PAGE EXCERPT:

⟨

If at any time Borrower grants, issues or sells any Common Stock Equivalents or rights to purchase stock, warrants, securities or other property pro rata to the record holders of any class of shares of Common Stock (the “Purchase Rights”), then the Holder will be entitled to acquire, upon the terms applicable to such Purchase Rights, the aggregate Purchase Rights which the Holder could have acquired if the Holder had held the number of shares of Common Stock acquirable upon complete conversion of this Waiver Note (without regard to any limitations on exercise hereof, including without limitation, the Beneficial Ownership Limitation) immediately before the date on which a record is taken for the grant, issuance or sale of such Purchase Rights, or, if no such record is taken, the date as of which the record holders of shares of Common Stock are to be determined for the grant, issue or sale of such Purchase Rights (provided, however, to the extent that the Holder’s right to participate in any such Purchase Right would result in the Holder exceeding the Beneficial Ownership Limitation, then the Holder shall not be entitled to participate in such Purchase Right to such extent (or beneficial ownership of such shares of Common Stock as a result of such Purchase Right to such extent) and such Purchase Right to such extent shall be held in abeyance for the Holder until such time, if ever, as its right thereto would not result in the Holder exceeding the Beneficial Ownership Limitation).
   
During such time as this Waiver Note is outstanding, if Borrower shall declare or make any dividend whether or not permitted, or makes any other distribution of its assets (or rights to acquire its assets) to holders of shares of Common Stock, by way of return of capital or otherwise (including, without limitation, any distribution of cash, stock or other securities, property or options by way of a dividend, spin off, reclassification, corporate rearrangement, scheme of arrangement or other similar transaction) (a “Distribution”), at any time after the issuance of this Waiver Note, then, in each such case, the Holder shall be entitled to participate in such Distribution to the same extent that the Holder would have participated therein if the Holder had held the number of shares of Common Stock acquirable upon complete exercise of this Waiver Note (without regard to any limitations on exercise hereof, including without limitation, the Beneficial Ownership Limitation) immediately before the date of which a record is taken for such Distribution, or, if no such record is taken, the date as of which the record holders of shares of Common Stock are to be determined for the participation in such Distribution (provided, however, to the extent that the Holder’s right to participate in any such Distribution would result in the Holder exceeding the Beneficial Ownership Limitation, then the Holder shall not be entitled to participate in such Distribution to such extent (or in the beneficial ownership of any shares of Common Stock as a result of such Distribution to such extent) and the portion of such Distribution shall be held in abeyance for the benefit of the Holder until such time, if ever, as its right thereto would not result in the Holder exceeding the Beneficial Ownership Limitation).

⟩

AVAILABLE DATA:
⟨

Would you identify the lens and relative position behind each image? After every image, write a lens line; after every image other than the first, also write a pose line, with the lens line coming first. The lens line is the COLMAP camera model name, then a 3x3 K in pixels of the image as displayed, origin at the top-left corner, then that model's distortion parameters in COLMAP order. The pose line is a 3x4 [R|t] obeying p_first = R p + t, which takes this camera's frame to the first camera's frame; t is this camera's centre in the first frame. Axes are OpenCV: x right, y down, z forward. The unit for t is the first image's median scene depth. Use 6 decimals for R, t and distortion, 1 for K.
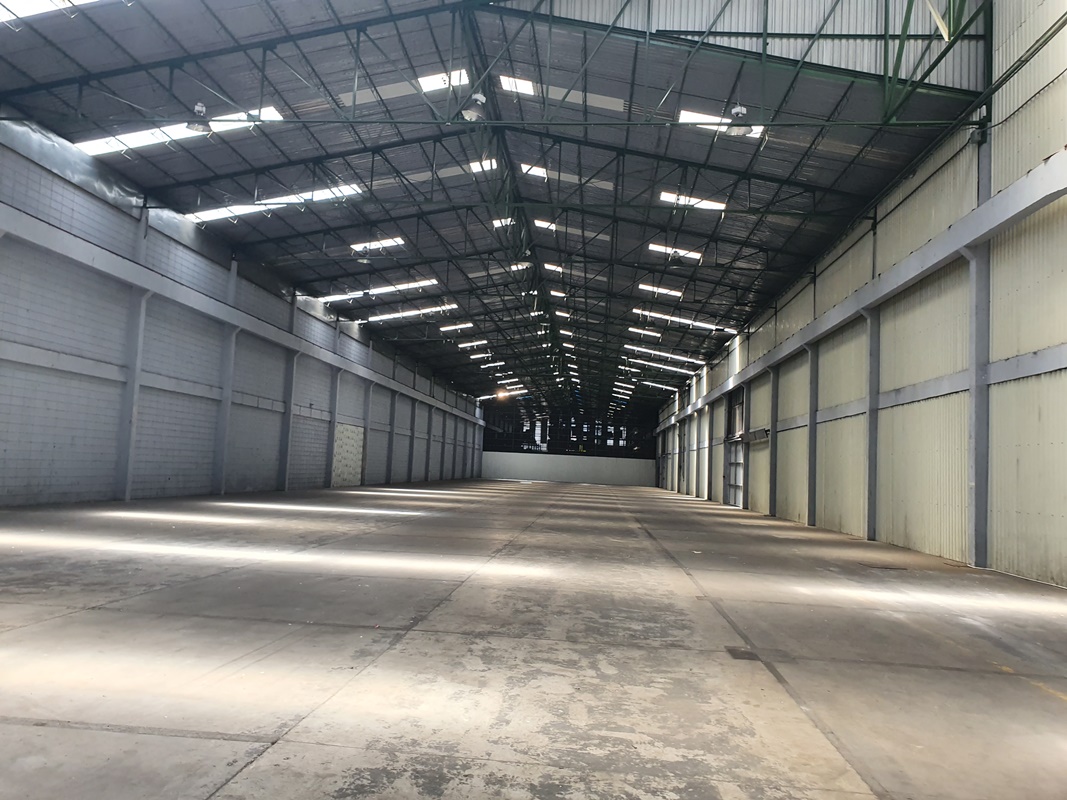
lens RADIAL K [[815.4, 0, 493.1], [0, 815.4, 396.0], [0, 0, 1]] dist [-0.004802, -0.005084]
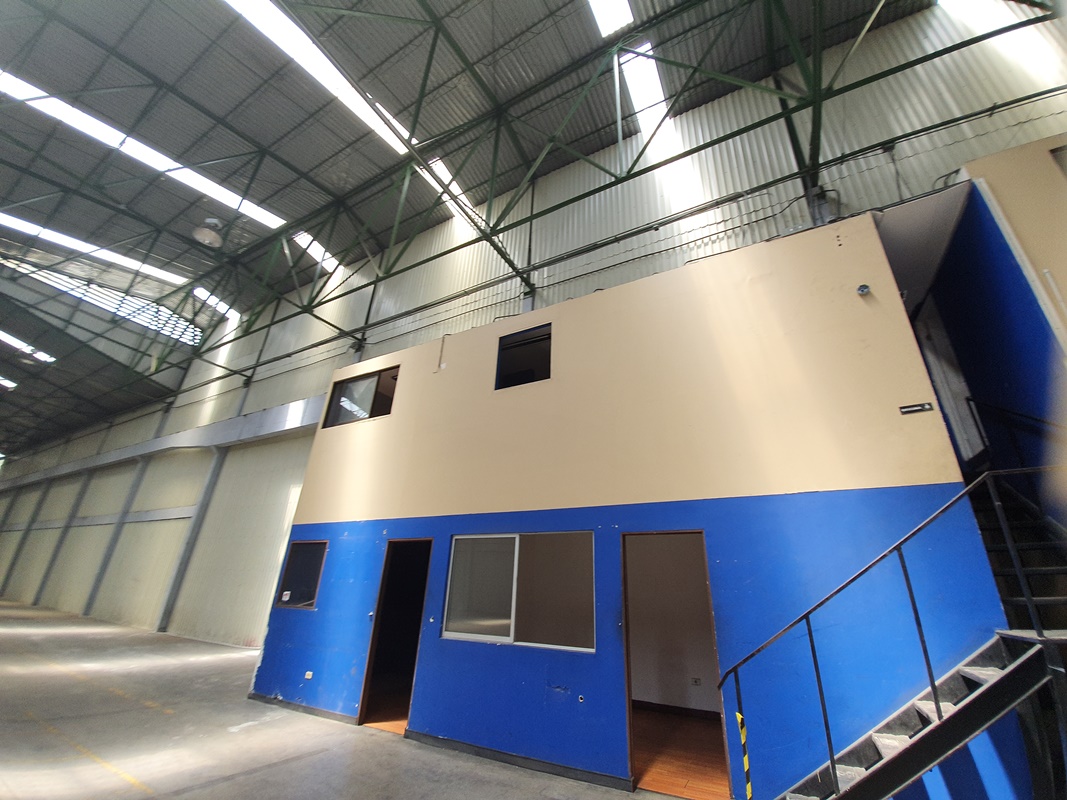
lens RADIAL K [[424.0, 0, 547.8], [0, 424.0, 391.7], [0, 0, 1]] dist [0.019316, -0.019657]
pose [[0.362081, 0.354624, 0.862055, -0.032939], [-0.087963, 0.933678, -0.347142, -0.025916], [-0.927987, 0.049865, 0.369261, -0.248103]]
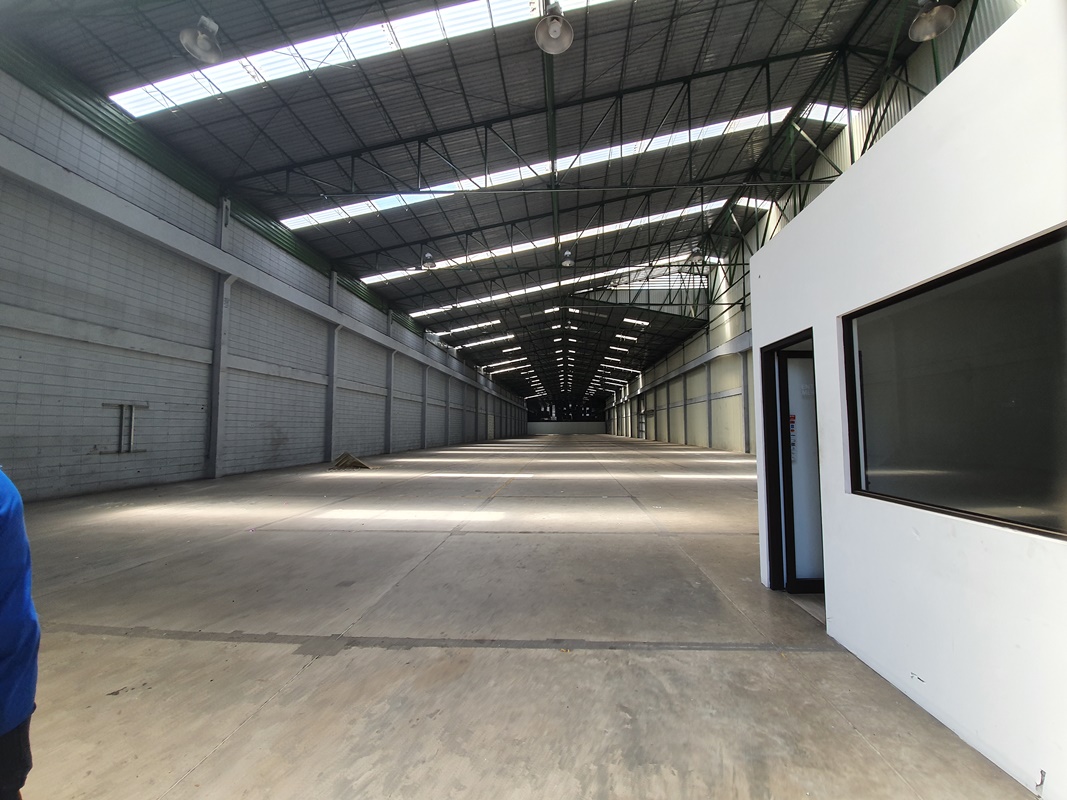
lens RADIAL K [[431.7, 0, 541.6], [0, 431.7, 405.5], [0, 0, 1]] dist [0.013639, -0.016517]
pose [[0.996273, -0.046768, 0.072480, -0.177212], [0.044236, 0.998367, 0.036150, -0.052391], [-0.074052, -0.032809, 0.996715, -0.525802]]
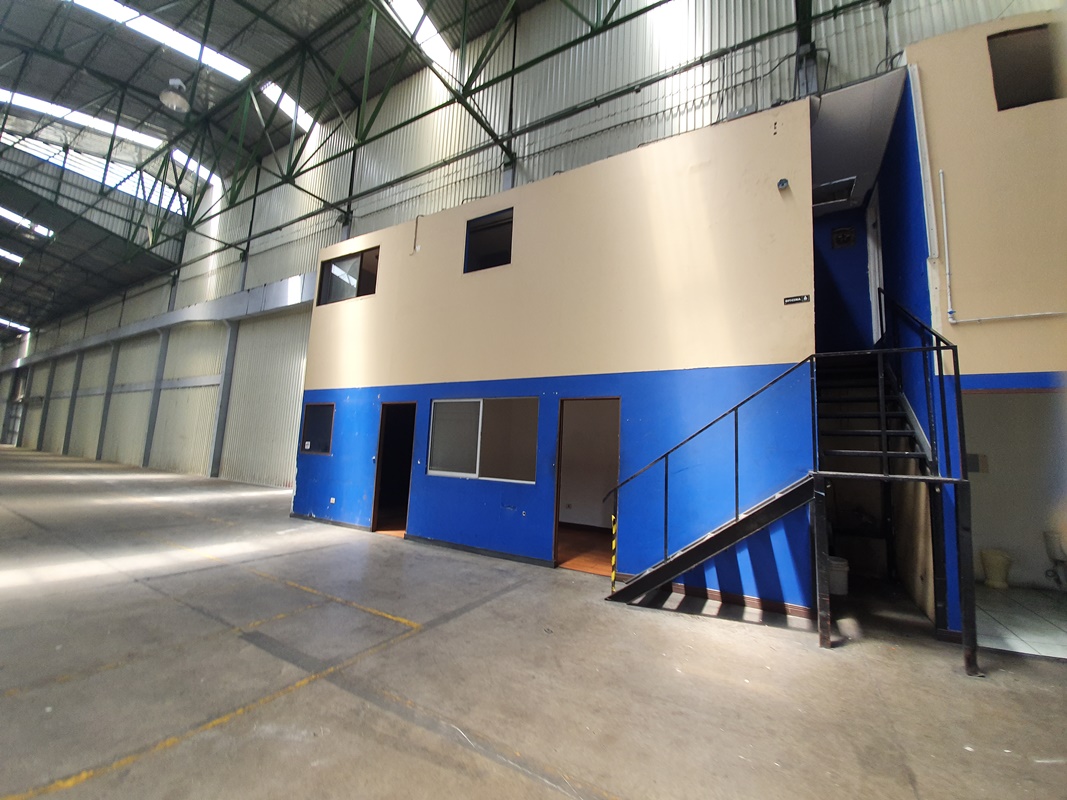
lens RADIAL K [[431.7, 0, 541.6], [0, 431.7, 405.5], [0, 0, 1]] dist [0.013639, -0.016517]
pose [[0.394587, 0.079499, 0.915413, -0.051503], [-0.111240, 0.993056, -0.038292, -0.022831], [-0.912100, -0.086721, 0.400691, -0.282730]]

⟩

WHAT TO WORK ON:
Pick up the Waiver Note excerpt above, on purchase rights and distributions, and continue it from its last sentence.

RESULT FOR THIS TASK:
Forward-Looking Statements and Limitation on Representations

 

This Current Report on Form 8-K includes forward-looking statements relating to matters that are not historical facts. Forward-looking statements may be identified by the use of words such as “expect,” “intend,” “believe,” “will,” “should,” “would” or comparable terminology or by discussions of strategy. While the Company believes its assumptions and expectations underlying forward-looking statements are reasonable, there can be no assurance that actual results will not be materially different. Risks and uncertainties that could cause materially different results include, among others, the Company’s ability to consummate the transaction described above, the Company’s ability to pay any interest, additional amount and principal on the Notes and the Waiver Note, the Company’s ability to satisfy the conditions under the Note. The Company assumes no duty to update any forward-looking statements other than as required by applicable law.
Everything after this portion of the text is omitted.